🤖 AI Summary
This work addresses the lack of a solid theoretical foundation for dependency networks, whose model distribution is implicitly defined as the stationary distribution of pseudo-Gibbs sampling and lacks a closed-form expression. From the perspective of information geometry, the paper interprets each step of pseudo-Gibbs sampling as an m-projection onto the manifold of full conditionals, thereby reformulating structure and parameter learning as a decomposable optimization problem. The authors introduce the full-conditional divergence and a tight upper bound to characterize the location of the stationary distribution within the probability simplex, and prove that the learned model converges uniformly to the true distribution as the sample size tends to infinity. Both theoretical analysis and empirical experiments demonstrate that the proposed upper bound is effective in practice and that the model enjoys statistical consistency.
📝 Abstract
Dependency networks (Heckerman et al., 2000) provide a flexible framework for modeling complex systems with many variables by combining independently learned local conditional distributions through pseudo-Gibbs sampling. Despite their computational advantages over Bayesian and Markov networks, the theoretical foundations of dependency networks remain incomplete, primarily because their model distributions -- defined as stationary distributions of pseudo-Gibbs sampling -- lack closed-form expressions.
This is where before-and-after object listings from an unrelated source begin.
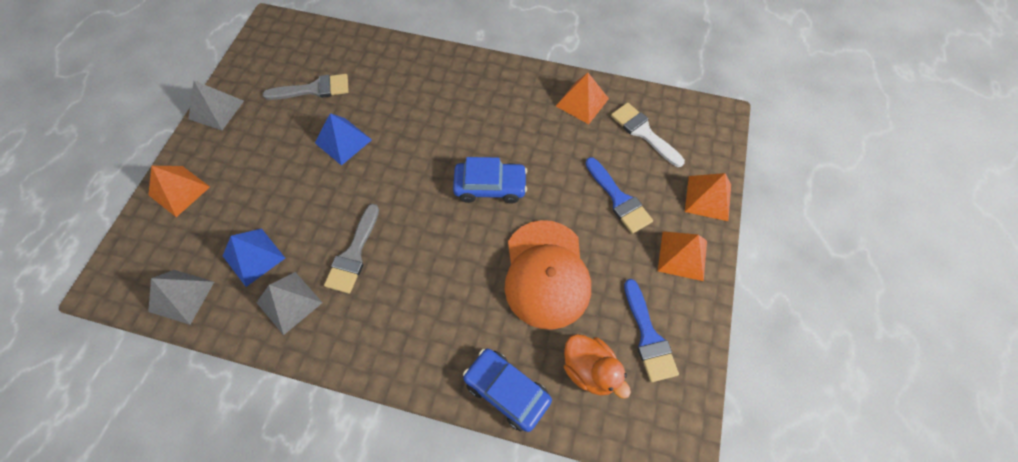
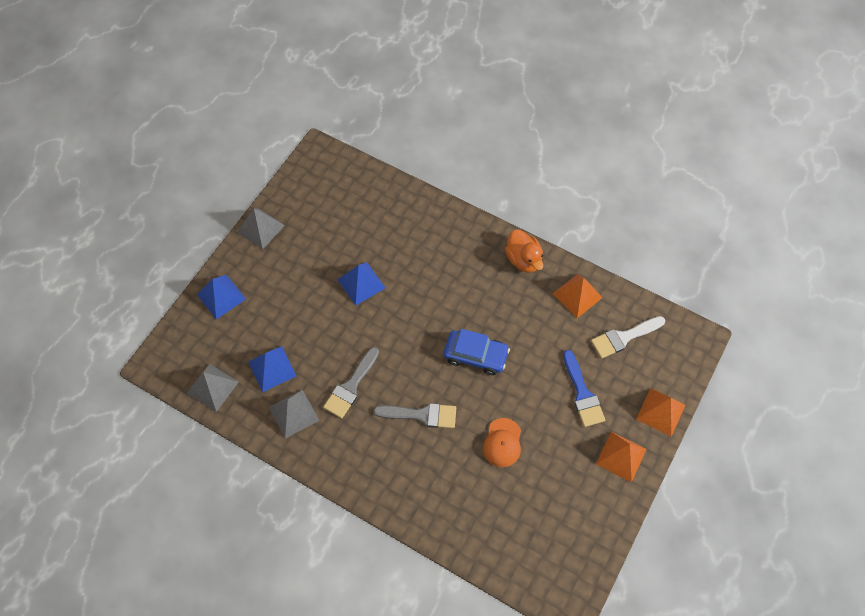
camera: 15 degrees right, 0 degrees up
(179, 191) = (221, 297): orange pyramid -> blue pyramid
(314, 89) = (345, 228): grey brush -> grey brush (421, 415)
(507, 391) = (446, 527): blue car -> none
(546, 274) = (502, 443): orange cap -> orange cap, size x0.53
(590, 370) = (516, 529): orange duck -> orange duck (523, 260)
(643, 132) = (623, 337): white brush -> white brush turned 90 degrees counterclockwise
(648, 337) = (570, 515): blue brush -> none

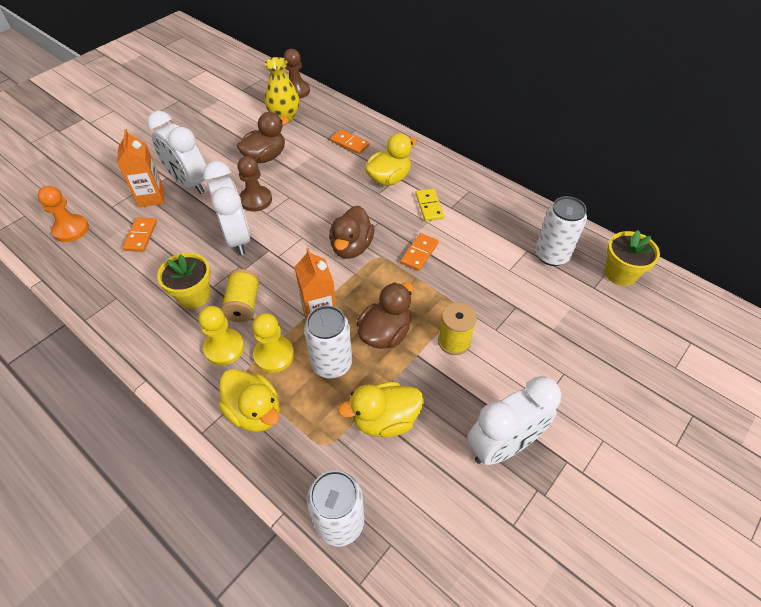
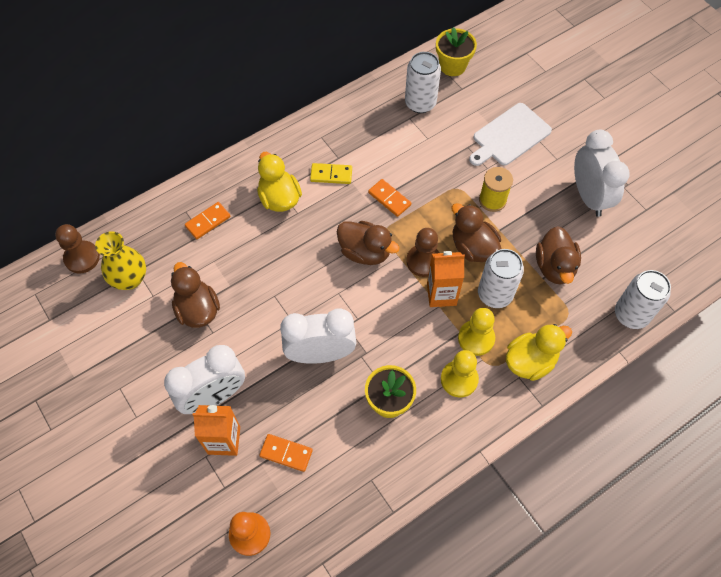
camera: 75 degrees left, 10 degrees up
(243, 305) = (412, 357): yellow spool -> none
(256, 200) = (268, 329): brown pawn -> brown pawn (423, 261)
(385, 419) = (554, 267): yellow duck -> brown duck
(552, 344) = (509, 136): none -> white cutting board

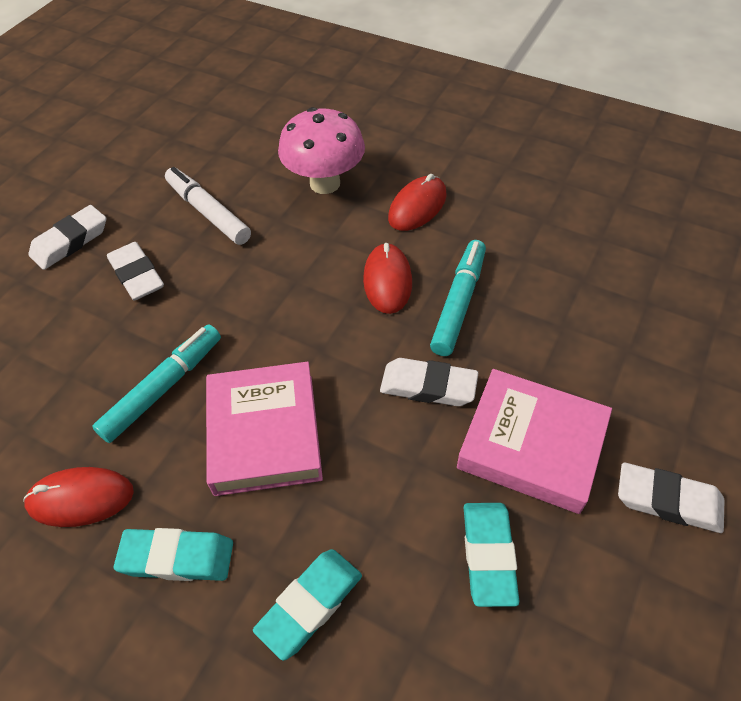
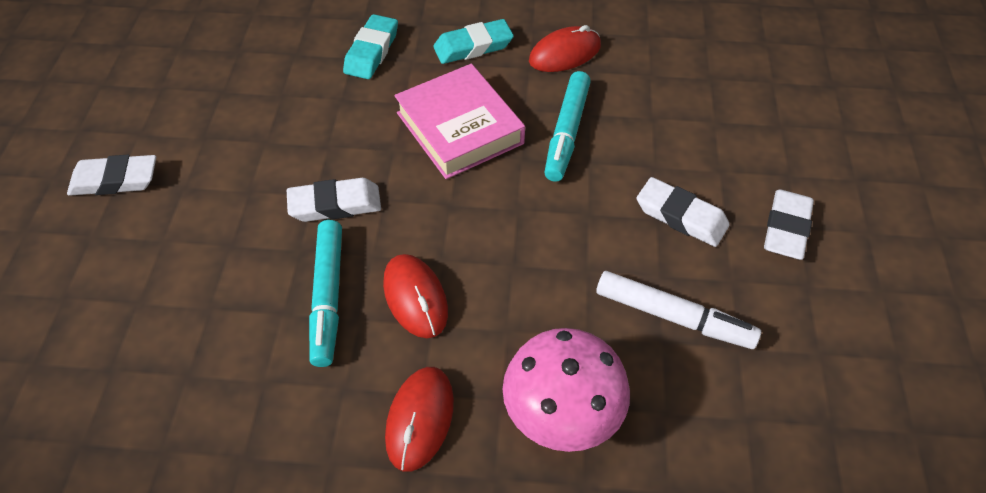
camera: 155 degrees right, 0 degrees up
(488, 555) = (256, 108): turquoise eraser -> none
(531, 445) = (232, 186): pink book -> none

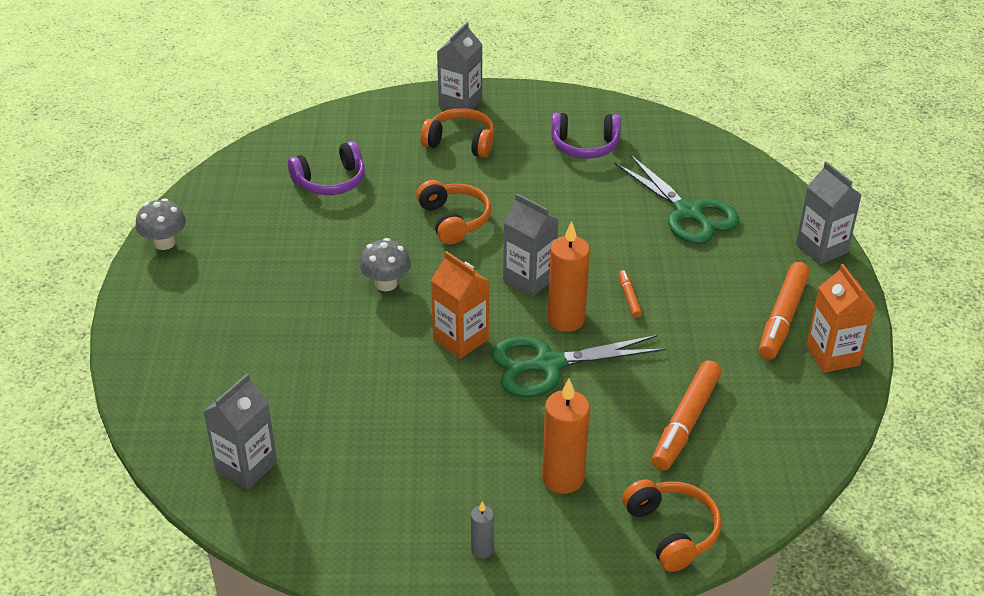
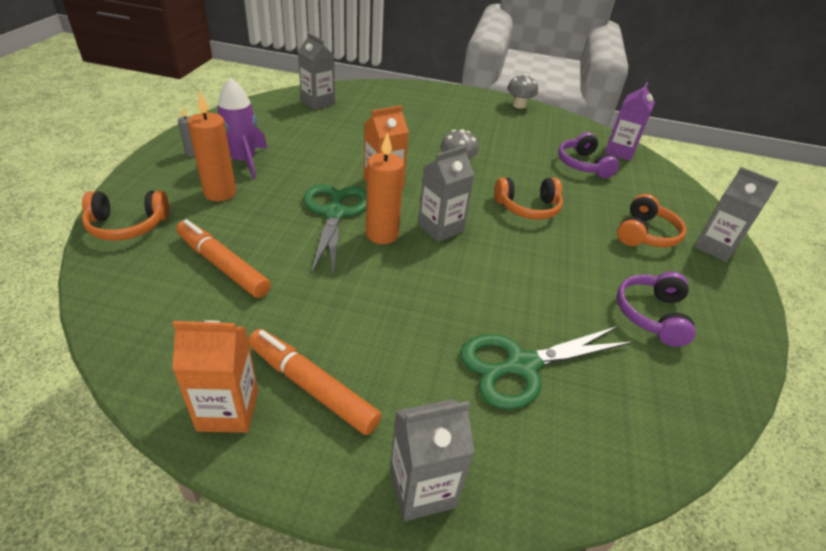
camera: 100 degrees right, 0 degrees up
(280, 152) = (619, 152): none -> purple carton
(477, 486) = (243, 161): none -> purple rocket
(629, 297) = (395, 278): orange marker -> none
This paper develops an information-geometric analysis of pseudo-Gibbs sampling, interpreting each sampling step as an m-projection onto a full conditional manifold. Building on this interpretation, we introduce the full conditional divergence and derive an upper bound that characterizes the location of the stationary distribution in the space of probability distributions. We then reformulate both structure and parameter learning as optimization problems that decompose into independent subproblems for each node, and prove that the learned model distribution converges to the true underlying distribution as the number of training samples grows to infinity. Experiments confirm that the proposed upper bound is tight in practice.